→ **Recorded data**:
▬▬▬▬▬▬

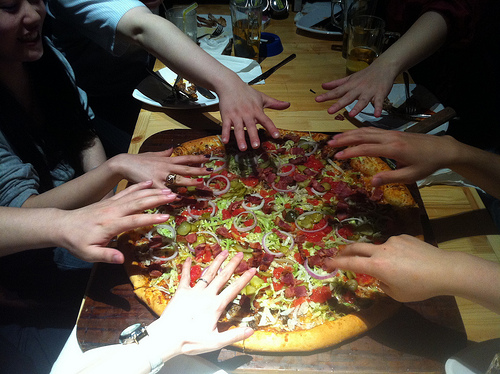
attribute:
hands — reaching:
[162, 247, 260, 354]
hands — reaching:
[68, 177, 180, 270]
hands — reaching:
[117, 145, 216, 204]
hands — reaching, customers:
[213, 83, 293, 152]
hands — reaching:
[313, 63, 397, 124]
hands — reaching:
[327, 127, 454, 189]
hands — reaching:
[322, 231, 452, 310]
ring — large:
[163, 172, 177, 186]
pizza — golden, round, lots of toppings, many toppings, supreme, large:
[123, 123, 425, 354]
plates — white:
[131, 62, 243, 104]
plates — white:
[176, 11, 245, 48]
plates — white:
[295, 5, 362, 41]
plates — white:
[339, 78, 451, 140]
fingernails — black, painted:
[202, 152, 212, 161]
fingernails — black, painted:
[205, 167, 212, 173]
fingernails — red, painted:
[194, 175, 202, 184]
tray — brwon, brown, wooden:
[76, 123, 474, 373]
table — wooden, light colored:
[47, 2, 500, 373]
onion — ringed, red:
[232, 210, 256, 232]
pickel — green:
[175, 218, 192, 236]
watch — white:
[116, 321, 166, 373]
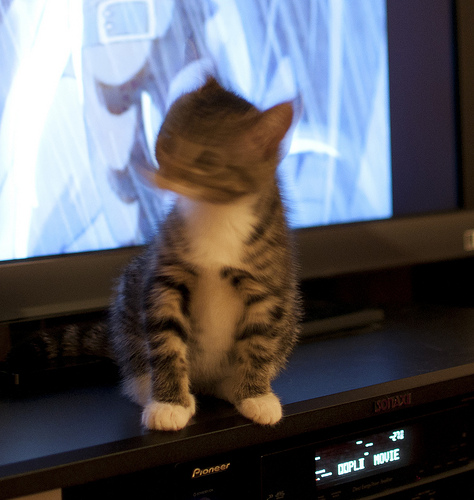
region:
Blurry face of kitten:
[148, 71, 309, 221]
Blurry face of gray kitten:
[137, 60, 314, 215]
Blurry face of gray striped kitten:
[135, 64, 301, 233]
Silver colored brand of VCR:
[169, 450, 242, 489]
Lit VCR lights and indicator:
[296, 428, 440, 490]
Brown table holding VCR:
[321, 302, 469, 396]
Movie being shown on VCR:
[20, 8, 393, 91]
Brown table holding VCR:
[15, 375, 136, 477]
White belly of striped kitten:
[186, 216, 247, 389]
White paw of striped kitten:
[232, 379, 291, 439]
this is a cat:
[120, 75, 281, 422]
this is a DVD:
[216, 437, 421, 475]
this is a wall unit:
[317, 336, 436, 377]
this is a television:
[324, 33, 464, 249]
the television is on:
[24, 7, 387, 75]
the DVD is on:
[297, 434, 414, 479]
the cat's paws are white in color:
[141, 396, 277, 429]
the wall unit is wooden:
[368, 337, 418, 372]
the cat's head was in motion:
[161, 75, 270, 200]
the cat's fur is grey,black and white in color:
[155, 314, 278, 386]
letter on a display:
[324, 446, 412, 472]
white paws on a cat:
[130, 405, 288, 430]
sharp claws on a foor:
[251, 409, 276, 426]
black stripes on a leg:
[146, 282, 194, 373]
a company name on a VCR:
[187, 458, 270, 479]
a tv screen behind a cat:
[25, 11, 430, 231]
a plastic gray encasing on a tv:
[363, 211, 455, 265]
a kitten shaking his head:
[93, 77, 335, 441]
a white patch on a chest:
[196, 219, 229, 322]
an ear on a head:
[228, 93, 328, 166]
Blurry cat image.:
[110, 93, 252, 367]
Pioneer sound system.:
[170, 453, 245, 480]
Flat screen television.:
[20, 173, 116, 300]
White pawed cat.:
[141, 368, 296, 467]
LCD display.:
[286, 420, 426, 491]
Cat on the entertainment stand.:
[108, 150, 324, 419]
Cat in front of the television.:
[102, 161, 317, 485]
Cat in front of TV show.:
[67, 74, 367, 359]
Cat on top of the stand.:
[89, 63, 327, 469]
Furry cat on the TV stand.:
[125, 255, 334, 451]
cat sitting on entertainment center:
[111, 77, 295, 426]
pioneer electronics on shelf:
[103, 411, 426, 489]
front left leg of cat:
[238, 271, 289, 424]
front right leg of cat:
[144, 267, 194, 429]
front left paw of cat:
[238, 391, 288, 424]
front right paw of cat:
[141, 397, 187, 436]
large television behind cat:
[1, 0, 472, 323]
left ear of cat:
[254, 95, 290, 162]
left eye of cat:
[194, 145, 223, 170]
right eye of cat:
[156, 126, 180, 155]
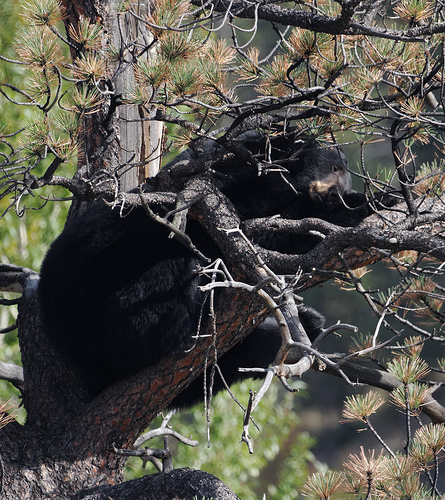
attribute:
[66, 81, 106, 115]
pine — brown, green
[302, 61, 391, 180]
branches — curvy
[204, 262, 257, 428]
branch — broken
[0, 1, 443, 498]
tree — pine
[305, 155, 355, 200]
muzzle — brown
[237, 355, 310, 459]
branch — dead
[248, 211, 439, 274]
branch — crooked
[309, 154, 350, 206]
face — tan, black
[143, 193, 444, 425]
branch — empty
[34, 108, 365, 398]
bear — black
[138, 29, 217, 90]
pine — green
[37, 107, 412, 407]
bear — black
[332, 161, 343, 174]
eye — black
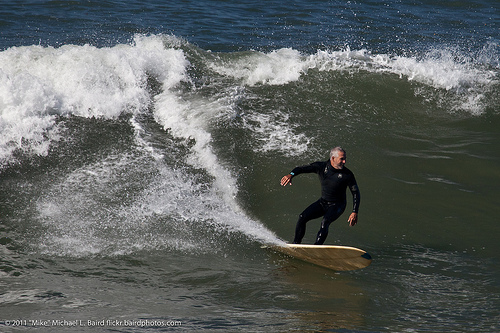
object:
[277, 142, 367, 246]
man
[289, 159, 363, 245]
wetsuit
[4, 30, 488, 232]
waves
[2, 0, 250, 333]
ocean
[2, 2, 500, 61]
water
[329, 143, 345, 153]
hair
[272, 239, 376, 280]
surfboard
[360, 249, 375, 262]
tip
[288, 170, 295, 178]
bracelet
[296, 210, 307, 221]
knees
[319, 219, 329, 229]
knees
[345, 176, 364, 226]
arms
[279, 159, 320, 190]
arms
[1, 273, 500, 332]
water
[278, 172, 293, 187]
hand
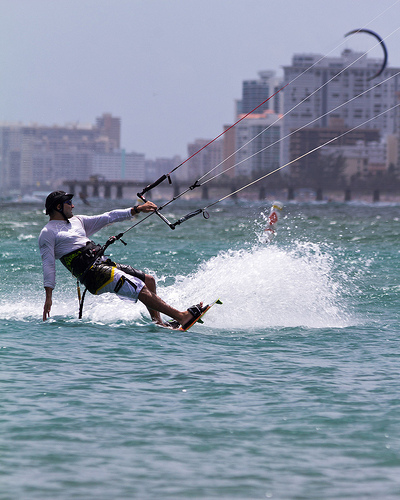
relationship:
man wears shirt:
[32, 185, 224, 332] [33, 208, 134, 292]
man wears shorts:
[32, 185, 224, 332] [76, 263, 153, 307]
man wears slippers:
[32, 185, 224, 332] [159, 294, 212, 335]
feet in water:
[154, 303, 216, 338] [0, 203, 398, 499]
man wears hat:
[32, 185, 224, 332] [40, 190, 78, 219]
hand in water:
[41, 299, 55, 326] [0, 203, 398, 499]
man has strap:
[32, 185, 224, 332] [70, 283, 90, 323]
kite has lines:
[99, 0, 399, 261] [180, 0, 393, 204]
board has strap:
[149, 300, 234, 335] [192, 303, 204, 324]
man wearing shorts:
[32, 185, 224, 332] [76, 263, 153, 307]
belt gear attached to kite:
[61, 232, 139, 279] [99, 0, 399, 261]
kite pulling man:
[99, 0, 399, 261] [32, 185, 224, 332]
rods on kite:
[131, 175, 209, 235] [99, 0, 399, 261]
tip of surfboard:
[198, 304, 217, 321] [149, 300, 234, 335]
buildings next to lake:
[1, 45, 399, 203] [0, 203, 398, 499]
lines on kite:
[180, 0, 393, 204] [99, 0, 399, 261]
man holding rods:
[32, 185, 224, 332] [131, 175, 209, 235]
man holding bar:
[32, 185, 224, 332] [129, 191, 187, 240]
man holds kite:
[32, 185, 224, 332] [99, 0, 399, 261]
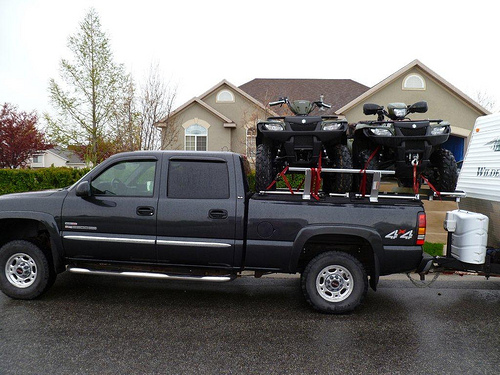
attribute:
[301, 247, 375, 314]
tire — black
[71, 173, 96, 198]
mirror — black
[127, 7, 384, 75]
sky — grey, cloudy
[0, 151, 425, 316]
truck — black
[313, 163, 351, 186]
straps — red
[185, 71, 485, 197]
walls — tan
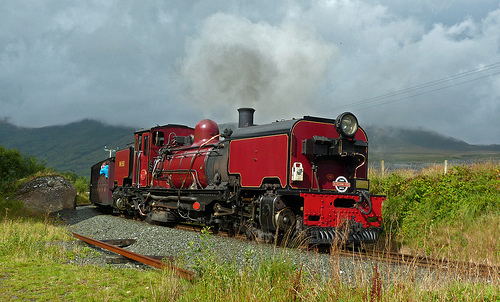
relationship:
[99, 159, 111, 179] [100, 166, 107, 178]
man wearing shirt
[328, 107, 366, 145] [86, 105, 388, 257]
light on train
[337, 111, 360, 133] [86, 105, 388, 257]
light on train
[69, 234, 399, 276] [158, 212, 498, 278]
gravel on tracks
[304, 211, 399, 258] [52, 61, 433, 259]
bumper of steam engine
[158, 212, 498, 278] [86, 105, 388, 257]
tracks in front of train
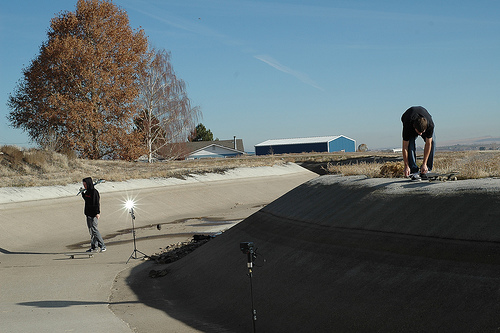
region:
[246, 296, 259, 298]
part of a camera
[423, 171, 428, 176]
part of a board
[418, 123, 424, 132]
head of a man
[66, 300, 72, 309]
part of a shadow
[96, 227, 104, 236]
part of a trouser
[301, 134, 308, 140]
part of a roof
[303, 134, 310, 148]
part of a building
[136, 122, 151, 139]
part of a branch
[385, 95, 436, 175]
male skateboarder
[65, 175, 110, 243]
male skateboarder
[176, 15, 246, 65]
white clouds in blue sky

▬▬▬▬▬▬

→ **WHAT THE EXERCISE ASKS**: Format each line of the entries above as a Markdown table with the columns Row and Line, numbering the rows and omitting blank lines. Leave the pictures out of the answer.

→ **REPLY**:
| Row | Line |
|---|---|
| 1 | attribute: |
| 2 | hands — reaching: |
| 3 | [162, 247, 260, 354] |
| 4 | hands — reaching: |
| 5 | [68, 177, 180, 270] |
| 6 | hands — reaching: |
| 7 | [117, 145, 216, 204] |
| 8 | hands — reaching, customers: |
| 9 | [213, 83, 293, 152] |
| 10 | hands — reaching: |
| 11 | [313, 63, 397, 124] |
| 12 | hands — reaching: |
| 13 | [327, 127, 454, 189] |
| 14 | hands — reaching: |
| 15 | [322, 231, 452, 310] |
| 16 | ring — large: |
| 17 | [163, 172, 177, 186] |
| 18 | pizza — golden, round, lots of toppings, many toppings, supreme, large: |
| 19 | [123, 123, 425, 354] |
| 20 | plates — white: |
| 21 | [131, 62, 243, 104] |
| 22 | plates — white: |
| 23 | [176, 11, 245, 48] |
| 24 | plates — white: |
| 25 | [295, 5, 362, 41] |
| 26 | plates — white: |
| 27 | [339, 78, 451, 140] |
| 28 | fingernails — black, painted: |
| 29 | [202, 152, 212, 161] |
| 30 | fingernails — black, painted: |
| 31 | [205, 167, 212, 173] |
| 32 | fingernails — red, painted: |
| 33 | [194, 175, 202, 184] |
| 34 | tray — brwon, brown, wooden: |
| 35 | [76, 123, 474, 373] |
| 36 | table — wooden, light colored: |
| 37 | [47, 2, 500, 373] |
| 38 | onion — ringed, red: |
| 39 | [232, 210, 256, 232] |
| 40 | pickel — green: |
| 41 | [175, 218, 192, 236] |
| 42 | watch — white: |
| 43 | [116, 321, 166, 373] |
| 44 | region: |
| 45 | Blurry face of kitten: |
| 46 | [148, 71, 309, 221] |
| 47 | Blurry face of gray kitten: |
| 48 | [137, 60, 314, 215] |
| 49 | Blurry face of gray striped kitten: |
| 50 | [135, 64, 301, 233] |
| 51 | Silver colored brand of VCR: |
| 52 | [169, 450, 242, 489] |
| 53 | Lit VCR lights and indicator: |
| 54 | [296, 428, 440, 490] |
| 55 | Brown table holding VCR: |
| 56 | [321, 302, 469, 396] |
| 57 | Movie being shown on VCR: |
| 58 | [20, 8, 393, 91] |
| 59 | Brown table holding VCR: |
| 60 | [15, 375, 136, 477] |
| 61 | White belly of striped kitten: |
| 62 | [186, 216, 247, 389] |
| 63 | White paw of striped kitten: |
| 64 | [232, 379, 291, 439] |
| 65 | this is a cat: |
| 66 | [120, 75, 281, 422] |
| 67 | this is a DVD: |
| 68 | [216, 437, 421, 475] |
| 69 | this is a wall unit: |
| 70 | [317, 336, 436, 377] |
| 71 | this is a television: |
| 72 | [324, 33, 464, 249] |
| 73 | the television is on: |
| 74 | [24, 7, 387, 75] |
| 75 | the DVD is on: |
| 76 | [297, 434, 414, 479] |
| 77 | the cat's paws are white in color: |
| 78 | [141, 396, 277, 429] |
| 79 | the wall unit is wooden: |
| 80 | [368, 337, 418, 372] |
| 81 | the cat's head was in motion: |
| 82 | [161, 75, 270, 200] |
| 83 | the cat's fur is grey,black and white in color: |
| 84 | [155, 314, 278, 386] |
| 85 | letter on a display: |
| 86 | [324, 446, 412, 472] |
| 87 | white paws on a cat: |
| 88 | [130, 405, 288, 430] |
| 89 | sharp claws on a foor: |
| 90 | [251, 409, 276, 426] |
| 91 | black stripes on a leg: |
| 92 | [146, 282, 194, 373] |
| 93 | a company name on a VCR: |
| 94 | [187, 458, 270, 479] |
| 95 | a tv screen behind a cat: |
| 96 | [25, 11, 430, 231] |
| 97 | a plastic gray encasing on a tv: |
| 98 | [363, 211, 455, 265] |
| 99 | a kitten shaking his head: |
| 100 | [93, 77, 335, 441] |
| 101 | a white patch on a chest: |
| 102 | [196, 219, 229, 322] |
| 103 | an ear on a head: |
| 104 | [228, 93, 328, 166] |
| 105 | Blurry cat image.: |
| 106 | [110, 93, 252, 367] |
| 107 | Pioneer sound system.: |
| 108 | [170, 453, 245, 480] |
| 109 | Flat screen television.: |
| 110 | [20, 173, 116, 300] |
| 111 | White pawed cat.: |
| 112 | [141, 368, 296, 467] |
| 113 | LCD display.: |
| 114 | [286, 420, 426, 491] |
| 115 | Cat on the entertainment stand.: |
| 116 | [108, 150, 324, 419] |
| 117 | Cat in front of the television.: |
| 118 | [102, 161, 317, 485] |
| 119 | Cat in front of TV show.: |
| 120 | [67, 74, 367, 359] |
| 121 | Cat on top of the stand.: |
| 122 | [89, 63, 327, 469] |
| 123 | Furry cat on the TV stand.: |
| 124 | [125, 255, 334, 451] |
| 125 | cat sitting on entertainment center: |
| 126 | [111, 77, 295, 426] |
| 127 | pioneer electronics on shelf: |
| 128 | [103, 411, 426, 489] |
| 129 | front left leg of cat: |
| 130 | [238, 271, 289, 424] |
| 131 | front right leg of cat: |
| 132 | [144, 267, 194, 429] |
| 133 | front left paw of cat: |
| 134 | [238, 391, 288, 424] |
| 135 | front right paw of cat: |
| 136 | [141, 397, 187, 436] |
| 137 | large television behind cat: |
| 138 | [1, 0, 472, 323] |
| 139 | left ear of cat: |
| 140 | [254, 95, 290, 162] |
| 141 | left eye of cat: |
| 142 | [194, 145, 223, 170] |
| 143 | right eye of cat: |
| 144 | [156, 126, 180, 155] |
| 145 | attribute: |
| 146 | [66, 81, 106, 115] |
| 147 | pine — brown, green |
| 148 | [302, 61, 391, 180] |
| 149 | branches — curvy |
| 150 | [204, 262, 257, 428] |
| 151 | branch — broken |
| 152 | [0, 1, 443, 498] |
| 153 | tree — pine |
| 154 | [305, 155, 355, 200] |
| 155 | muzzle — brown |
| 156 | [237, 355, 310, 459] |
| 157 | branch — dead |
| 158 | [248, 211, 439, 274] |
| 159 | branch — crooked |
| 160 | [309, 154, 350, 206] |
| 161 | face — tan, black |
| 162 | [143, 193, 444, 425] |
| 163 | branch — empty |
| 164 | [34, 108, 365, 398] |
| 165 | bear — black |
| 166 | [138, 29, 217, 90] |
| 167 | pine — green |
| 168 | [37, 107, 412, 407] |
| 169 | bear — black |
| 170 | [332, 161, 343, 174] |
| 171 | eye — black |
| 172 | object: |
| 173 | [277, 142, 367, 246] |
| 174 | man |
| 175 | [289, 159, 363, 245] |
| 176 | wetsuit |
| 177 | [4, 30, 488, 232] |
| 178 | waves |
| 179 | [2, 0, 250, 333] |
| 180 | ocean |
| 181 | [2, 2, 500, 61] |
| 182 | water |
| 183 | [329, 143, 345, 153] |
| 184 | hair |
| 185 | [272, 239, 376, 280] |
| 186 | surfboard |
| 187 | [360, 249, 375, 262] |
| 188 | tip |
| 189 | [288, 170, 295, 178] |
| 190 | bracelet |
| 191 | [296, 210, 307, 221] |
| 192 | knees |
| 193 | [319, 219, 329, 229] |
| 194 | knees |
| 195 | [345, 176, 364, 226] |
| 196 | arms |
| 197 | [279, 159, 320, 190] |
| 198 | arms |
| 199 | [1, 273, 500, 332] |
| 200 | water |
| 201 | [278, 172, 293, 187] |
| 202 | hand |
| 203 | relationship: |
| 204 | man wears shirt: |
| 205 | [32, 185, 224, 332] [33, 208, 134, 292] |
| 206 | man wears shorts: |
| 207 | [32, 185, 224, 332] [76, 263, 153, 307] |
| 208 | man wears slippers: |
| 209 | [32, 185, 224, 332] [159, 294, 212, 335] |
| 210 | feet in water: |
| 211 | [154, 303, 216, 338] [0, 203, 398, 499] |
| 212 | man wears hat: |
| 213 | [32, 185, 224, 332] [40, 190, 78, 219] |
| 214 | hand in water: |
| 215 | [41, 299, 55, 326] [0, 203, 398, 499] |
| 216 | man has strap: |
| 217 | [32, 185, 224, 332] [70, 283, 90, 323] |
| 218 | kite has lines: |
| 219 | [99, 0, 399, 261] [180, 0, 393, 204] |
| 220 | board has strap: |
| 221 | [149, 300, 234, 335] [192, 303, 204, 324] |
| 222 | man wearing shorts: |
| 223 | [32, 185, 224, 332] [76, 263, 153, 307] |
| 224 | belt gear attached to kite: |
| 225 | [61, 232, 139, 279] [99, 0, 399, 261] |
| 226 | kite pulling man: |
| 227 | [99, 0, 399, 261] [32, 185, 224, 332] |
| 228 | rods on kite: |
| 229 | [131, 175, 209, 235] [99, 0, 399, 261] |
| 230 | tip of surfboard: |
| 231 | [198, 304, 217, 321] [149, 300, 234, 335] |
| 232 | buildings next to lake: |
| 233 | [1, 45, 399, 203] [0, 203, 398, 499] |
| 234 | lines on kite: |
| 235 | [180, 0, 393, 204] [99, 0, 399, 261] |
| 236 | man holding rods: |
| 237 | [32, 185, 224, 332] [131, 175, 209, 235] |
| 238 | man holding bar: |
| 239 | [32, 185, 224, 332] [129, 191, 187, 240] |
| 240 | man holds kite: |
| 241 | [32, 185, 224, 332] [99, 0, 399, 261] |
| 242 | attribute: |
| 243 | [301, 247, 375, 314] |
| 244 | tire — black |
| 245 | [71, 173, 96, 198] |
| 246 | mirror — black |
| 247 | [127, 7, 384, 75] |
| 248 | sky — grey, cloudy |
| 249 | [0, 151, 425, 316] |
| 250 | truck — black |
| 251 | [313, 163, 351, 186] |
| 252 | straps — red |
| 253 | [185, 71, 485, 197] |
| 254 | walls — tan |
| 255 | relationship: |
| 256 | [99, 159, 111, 179] [100, 166, 107, 178] |
| 257 | man wearing shirt |
| 258 | [328, 107, 366, 145] [86, 105, 388, 257] |
| 259 | light on train |
| 260 | [337, 111, 360, 133] [86, 105, 388, 257] |
| 261 | light on train |
| 262 | [69, 234, 399, 276] [158, 212, 498, 278] |
| 263 | gravel on tracks |
| 264 | [304, 211, 399, 258] [52, 61, 433, 259] |
| 265 | bumper of steam engine |
| 266 | [158, 212, 498, 278] [86, 105, 388, 257] |
| 267 | tracks in front of train |
| 268 | region: |
| 269 | [246, 296, 259, 298] |
| 270 | part of a camera |
| 271 | [423, 171, 428, 176] |
| 272 | part of a board |
| 273 | [418, 123, 424, 132] |
| 274 | head of a man |
| 275 | [66, 300, 72, 309] |
| 276 | part of a shadow |
| 277 | [96, 227, 104, 236] |
| 278 | part of a trouser |
| 279 | [301, 134, 308, 140] |
| 280 | part of a roof |
| 281 | [303, 134, 310, 148] |
| 282 | part of a building |
| 283 | [136, 122, 151, 139] |
| 284 | part of a branch |
| 285 | [385, 95, 436, 175] |
| 286 | male skateboarder |
| 287 | [65, 175, 110, 243] |
| 288 | male skateboarder |
| 289 | [176, 15, 246, 65] |
| 290 | white clouds in blue sky |